Порывом налетел ветер, нанес на нас гниющие ароматы, а из-под камышей ближайшего островка выплыло несколько дохлых щучек. Я первым не выдержал и стал поспешно сматывать удочки. Покинув плес, мы обогнули небольшой полуостров, и здесь на чистом воздухе, рядом с холодным и чистым родником, подсчитав свой небольшой улов, решили сварить уху. Настроение у всех было подавленное. Пропал день отдыха, испорчена рыбалка, а потерянное время не вернешь.

В следующий выходной день все члены нашей секции с раннего утра были на этом же пруду. Мы приехали без удочек, но с четырьмя косами для скашивания водорослей и с десятком подводных грабель. Мы их изготовили, не считаясь со временем, и инструменты получились хорошие. Захватив в колхозе все свободные лодки и укрепив на них свои механизмы, мы начали работу. Водяные травы настолько были густы и так разрослись, что с трудом поддавались нашим усилиям. С лица стекал пот, мы напрягали все силы и медленно, очень медленно, метр за метром, вытягивали к берегу тяжелые стебли, наполненные водой. А несколько человек, во главе с Валентином и техником Лукинским, выкидывали их на берег. Как это всегда водится, первыми нашей работой заинтересовались колхозные ребятишки. Они долго наблюдали, а потом сбегали в станицу и привели на берег взрослых. В стороне появился бригадир огородной бригады, высокий и крепкий человек. Только белые, чуть подстриженные усы, да частые морщинки около глаз говорили о его возрасте. Широко шагая, он подошел к колхозникам и стал им что-то говорить, поминутно кивая на нас. Наконец сбросил с головы шапку и, подойдя к Полюшкину, которого, по-видимому, знал, сказал:

— Ты, Валентин Николаевич, отдохни, тут наша забота, мы и будем делать…

Это было словно сигналом для колхозников.

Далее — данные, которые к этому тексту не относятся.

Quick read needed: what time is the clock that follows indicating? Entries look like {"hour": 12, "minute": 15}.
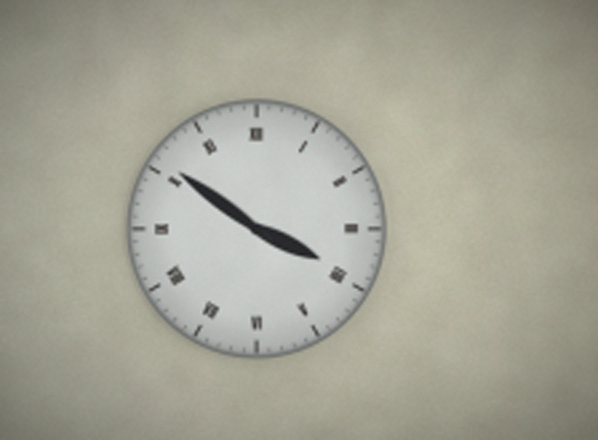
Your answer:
{"hour": 3, "minute": 51}
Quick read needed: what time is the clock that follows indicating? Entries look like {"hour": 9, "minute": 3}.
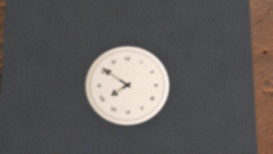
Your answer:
{"hour": 7, "minute": 51}
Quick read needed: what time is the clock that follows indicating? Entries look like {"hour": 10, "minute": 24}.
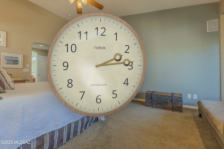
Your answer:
{"hour": 2, "minute": 14}
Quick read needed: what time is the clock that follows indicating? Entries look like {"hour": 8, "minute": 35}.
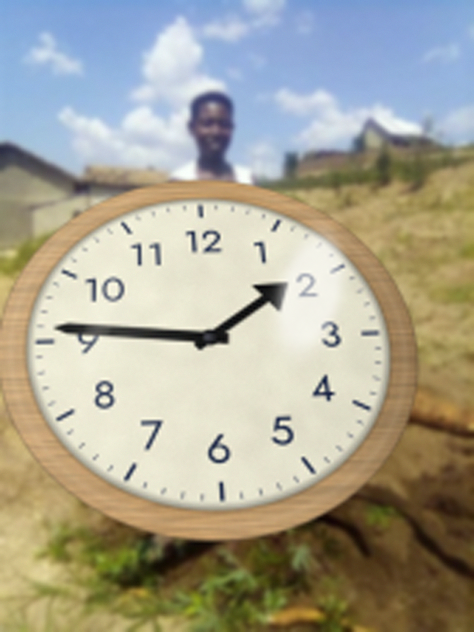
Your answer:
{"hour": 1, "minute": 46}
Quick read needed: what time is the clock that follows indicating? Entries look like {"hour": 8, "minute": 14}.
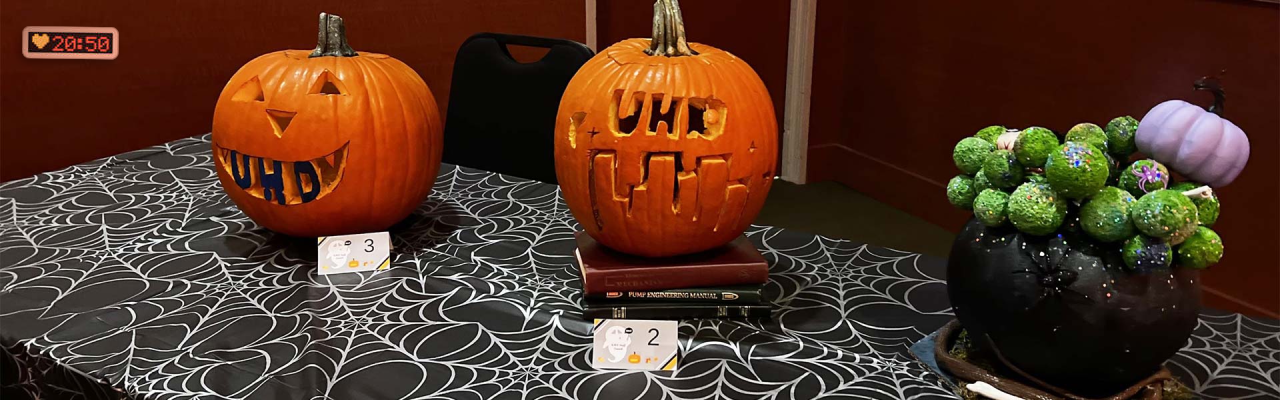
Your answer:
{"hour": 20, "minute": 50}
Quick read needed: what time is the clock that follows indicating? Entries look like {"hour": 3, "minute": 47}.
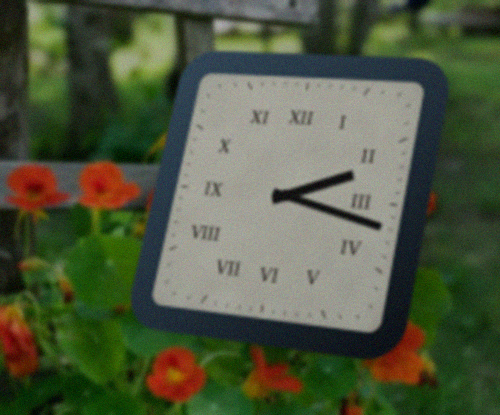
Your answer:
{"hour": 2, "minute": 17}
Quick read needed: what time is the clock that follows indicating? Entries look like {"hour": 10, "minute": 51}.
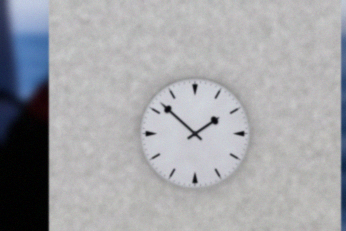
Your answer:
{"hour": 1, "minute": 52}
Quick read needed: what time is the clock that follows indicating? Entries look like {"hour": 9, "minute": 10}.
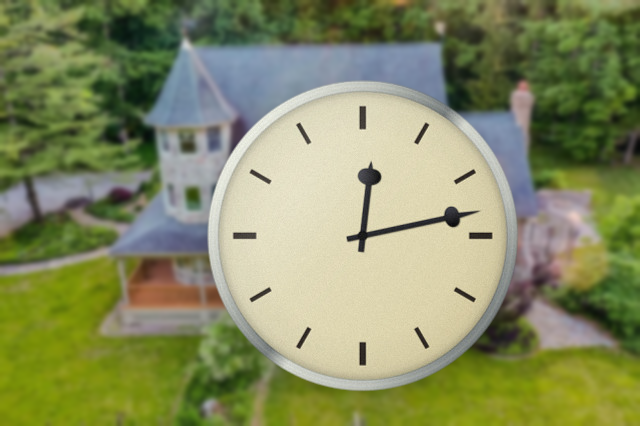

Откуда-то появилась вся его огородная бригада, вооруженная вилами, граблями.

— А это пойдет на удобрение, — говорил бригадир, показывая на большие кучи водорослей, которые уже сложили наши товарищи. Кто-то успел сообщить об этом событии председателю колхоза. Он подъехал к нам на линейке, лихо спрыгнул, сел в первую попавшуюся лодку, долго и внимательно рассматривал устройство наших подводных косилок, повторяя словно бы про себя:

— Доброе дело затеяли городские ребята, ох, доброе, тут тебе вода чистая, и рыба, и удобрение.

Он вернулся на берег и погнал лошадь к колхозу. Не прошло и часу, как на пруду уже работало более сотни колхозников. Откуда-то появились еще лодки, кто-то и где-то раздобыл еще старую подводную косу, многие колхозники начали орудовать простыми ручными косами, и над прудом разлилась знакомая всем песня о кубанских казаках.

— Вот что значит коллектив! Сила! — с гордостью сказал Марченко, хлопнув меня по плечу. — Не думал я, что рыболовы могут поднять столько людей на общее дело! Не гадал, а вышло.

До позднего вечера шумел народ на пруду. А потом нас затащили в колхозную столовую, где угостили шашлыком из барашка и такими арбузами, что на одной телеге десяток не вывезешь, На другой год на этом самом пруду мы славно ловили рыбу. Как ни странно, но в том году там брали хорошие сазаны. И вот, оказывается, не напрасно привез я на Кубань из Москвы свои снасти. Ей-ей, не даром! А этот самый Бейсуг, что впадает в Азовское море, действительно, рыбная река. Отличная река!